### [TASK INPUT]
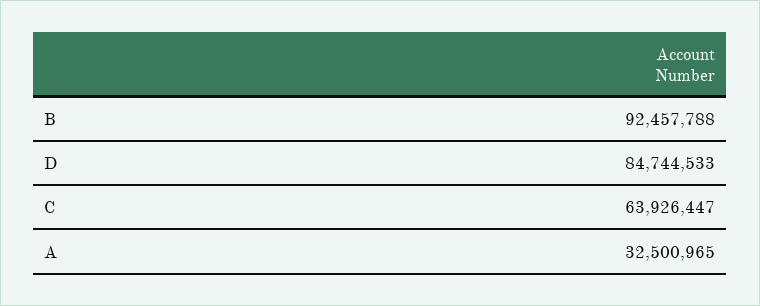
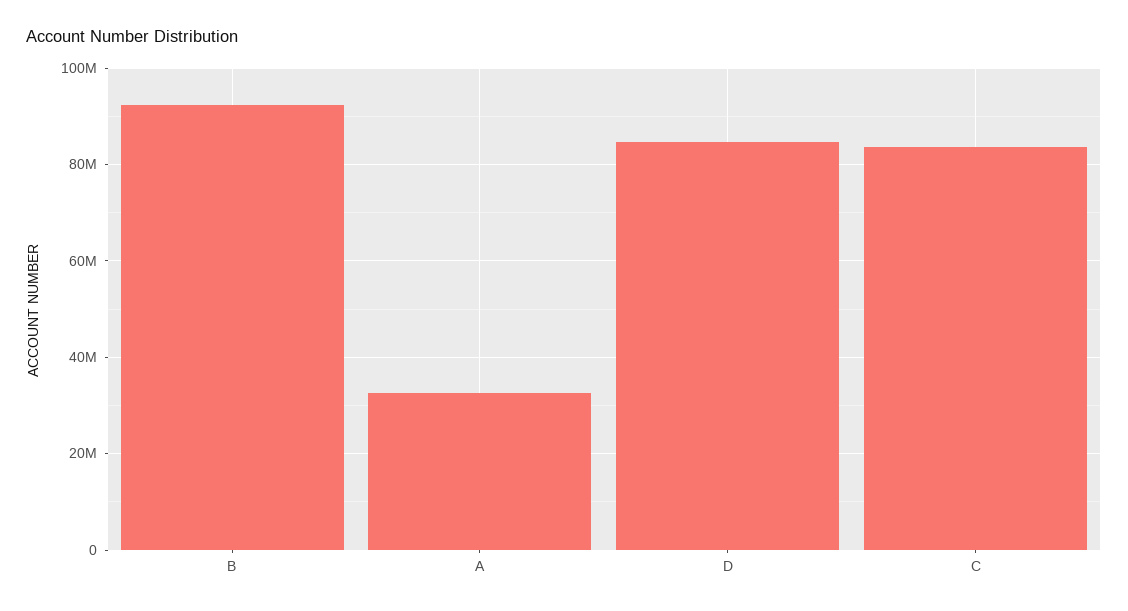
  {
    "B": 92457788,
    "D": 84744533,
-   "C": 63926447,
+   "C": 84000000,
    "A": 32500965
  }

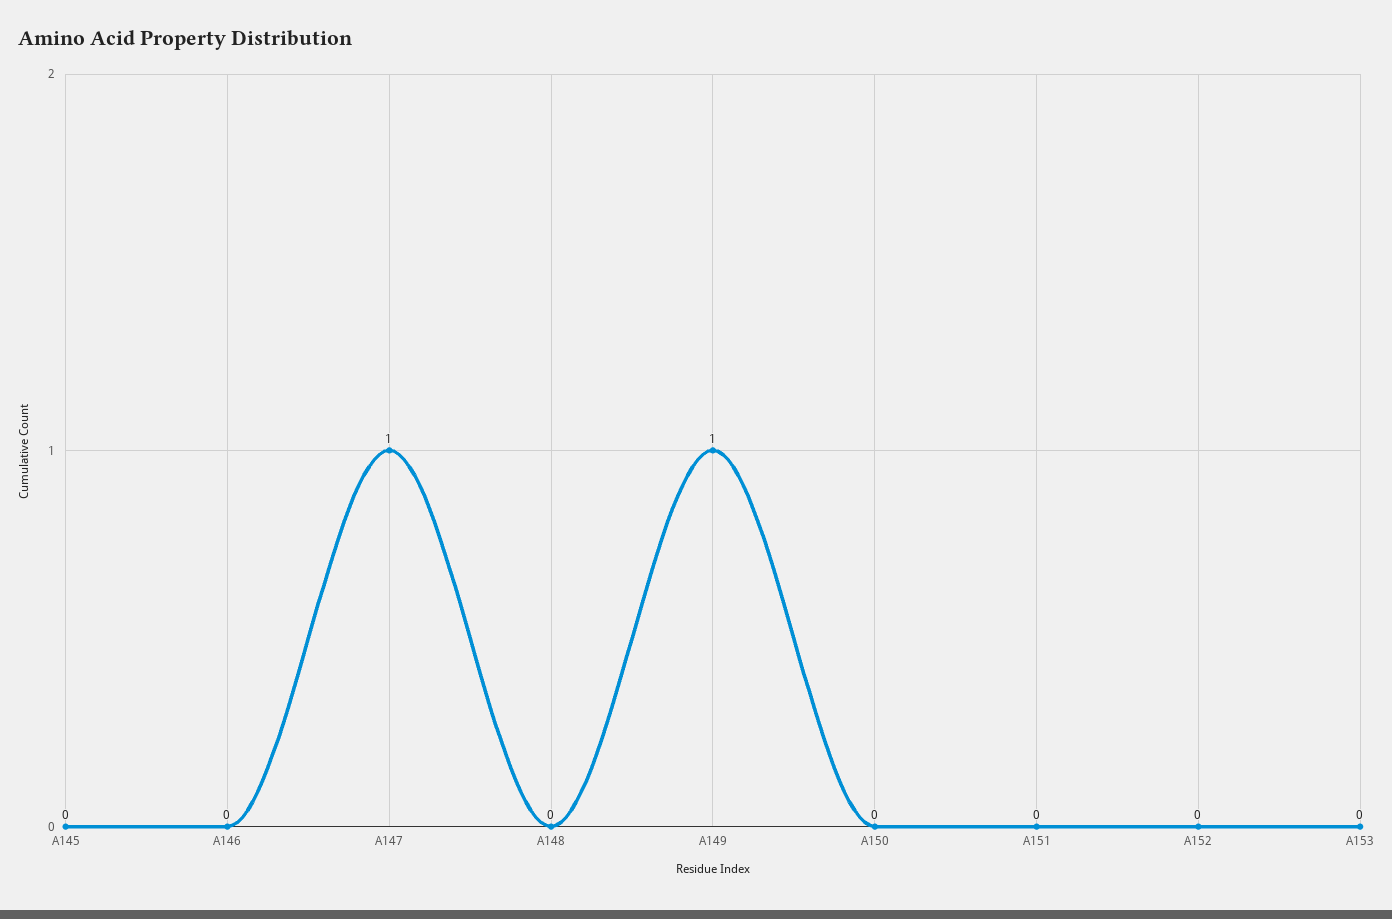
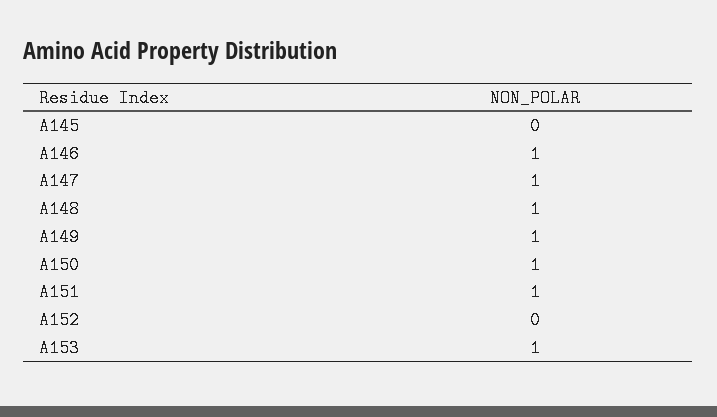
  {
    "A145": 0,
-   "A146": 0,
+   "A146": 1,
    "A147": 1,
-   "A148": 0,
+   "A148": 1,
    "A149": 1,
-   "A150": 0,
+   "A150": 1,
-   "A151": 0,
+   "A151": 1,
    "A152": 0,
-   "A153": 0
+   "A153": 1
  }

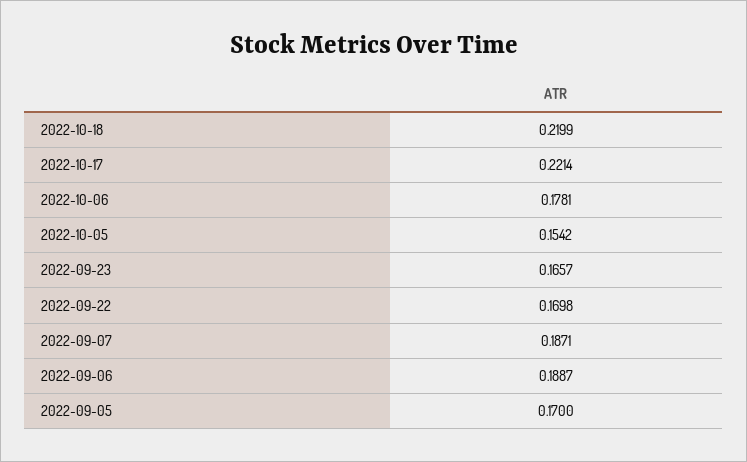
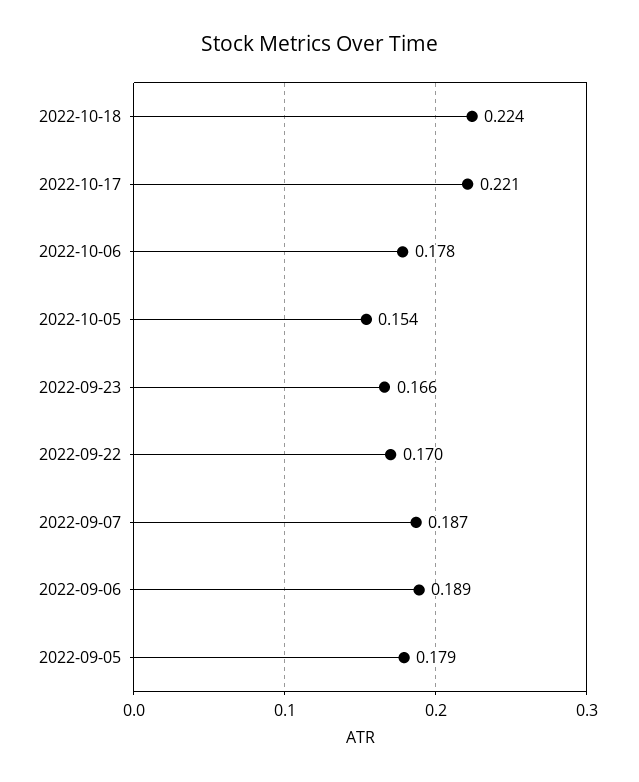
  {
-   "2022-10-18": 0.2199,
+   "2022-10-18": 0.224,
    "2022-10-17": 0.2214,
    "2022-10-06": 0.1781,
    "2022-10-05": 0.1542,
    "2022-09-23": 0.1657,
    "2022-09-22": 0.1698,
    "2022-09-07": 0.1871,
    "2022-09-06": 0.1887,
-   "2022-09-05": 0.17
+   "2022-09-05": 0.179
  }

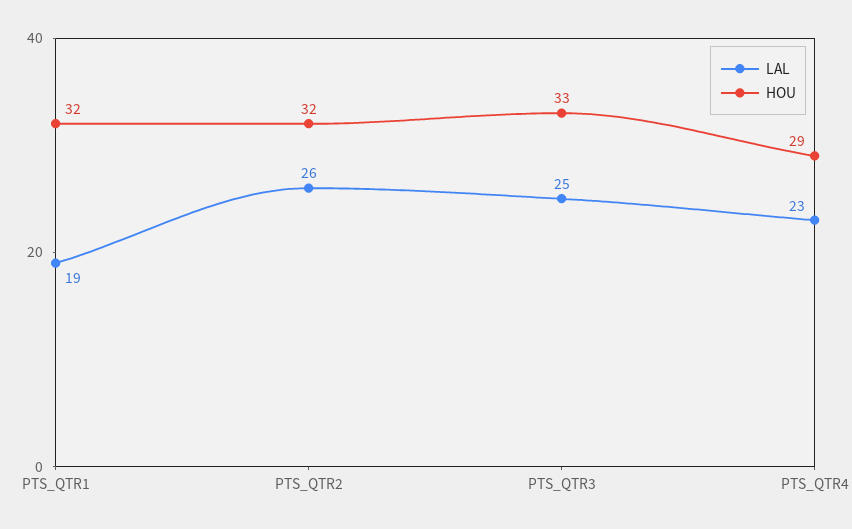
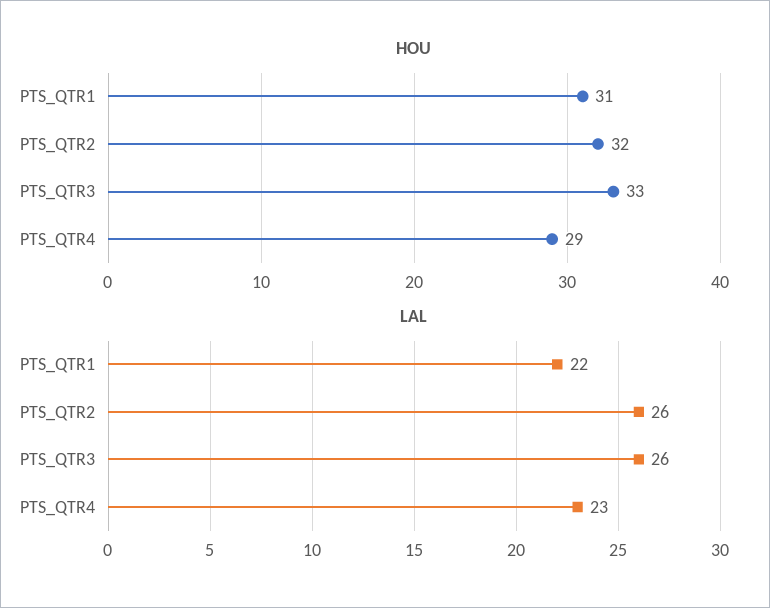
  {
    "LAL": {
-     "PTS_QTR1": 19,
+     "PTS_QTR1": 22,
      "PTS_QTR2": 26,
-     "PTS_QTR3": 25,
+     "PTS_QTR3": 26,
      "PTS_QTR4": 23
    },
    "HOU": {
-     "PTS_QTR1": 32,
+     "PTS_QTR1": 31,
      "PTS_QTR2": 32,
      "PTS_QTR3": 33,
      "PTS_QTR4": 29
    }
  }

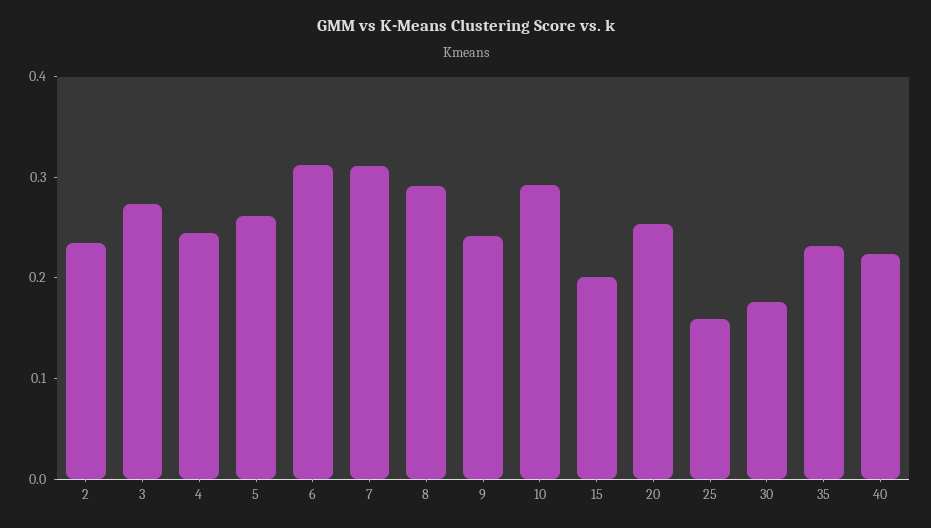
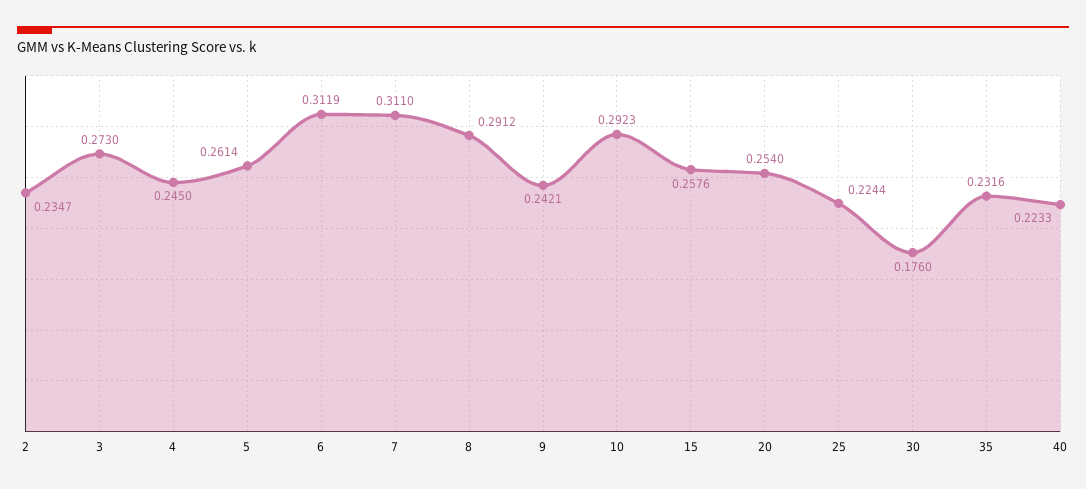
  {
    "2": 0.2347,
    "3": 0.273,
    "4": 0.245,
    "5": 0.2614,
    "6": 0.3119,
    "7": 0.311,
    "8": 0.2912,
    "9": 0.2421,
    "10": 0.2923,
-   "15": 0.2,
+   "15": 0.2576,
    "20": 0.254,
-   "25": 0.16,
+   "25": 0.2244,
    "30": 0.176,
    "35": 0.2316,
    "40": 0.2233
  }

### [WORK TO BE COMPLETED]
For every entry above, please output the text exactly and leave any picture behind.

### [RESULT OF THIS EXERCISE]
  {
    "B": 92457788,
    "D": 84744533,
-   "C": 63926447,
+   "C": 84000000,
    "A": 32500965
  }

  {
    "A145": 0,
-   "A146": 0,
+   "A146": 1,
    "A147": 1,
-   "A148": 0,
+   "A148": 1,
    "A149": 1,
-   "A150": 0,
+   "A150": 1,
-   "A151": 0,
+   "A151": 1,
    "A152": 0,
-   "A153": 0
+   "A153": 1
  }

  {
-   "2022-10-18": 0.2199,
+   "2022-10-18": 0.224,
    "2022-10-17": 0.2214,
    "2022-10-06": 0.1781,
    "2022-10-05": 0.1542,
    "2022-09-23": 0.1657,
    "2022-09-22": 0.1698,
    "2022-09-07": 0.1871,
    "2022-09-06": 0.1887,
-   "2022-09-05": 0.17
+   "2022-09-05": 0.179
  }

  {
    "LAL": {
-     "PTS_QTR1": 19,
+     "PTS_QTR1": 22,
      "PTS_QTR2": 26,
-     "PTS_QTR3": 25,
+     "PTS_QTR3": 26,
      "PTS_QTR4": 23
    },
    "HOU": {
-     "PTS_QTR1": 32,
+     "PTS_QTR1": 31,
      "PTS_QTR2": 32,
      "PTS_QTR3": 33,
      "PTS_QTR4": 29
    }
  }

  {
    "2": 0.2347,
    "3": 0.273,
    "4": 0.245,
    "5": 0.2614,
    "6": 0.3119,
    "7": 0.311,
    "8": 0.2912,
    "9": 0.2421,
    "10": 0.2923,
-   "15": 0.2,
+   "15": 0.2576,
    "20": 0.254,
-   "25": 0.16,
+   "25": 0.2244,
    "30": 0.176,
    "35": 0.2316,
    "40": 0.2233
  }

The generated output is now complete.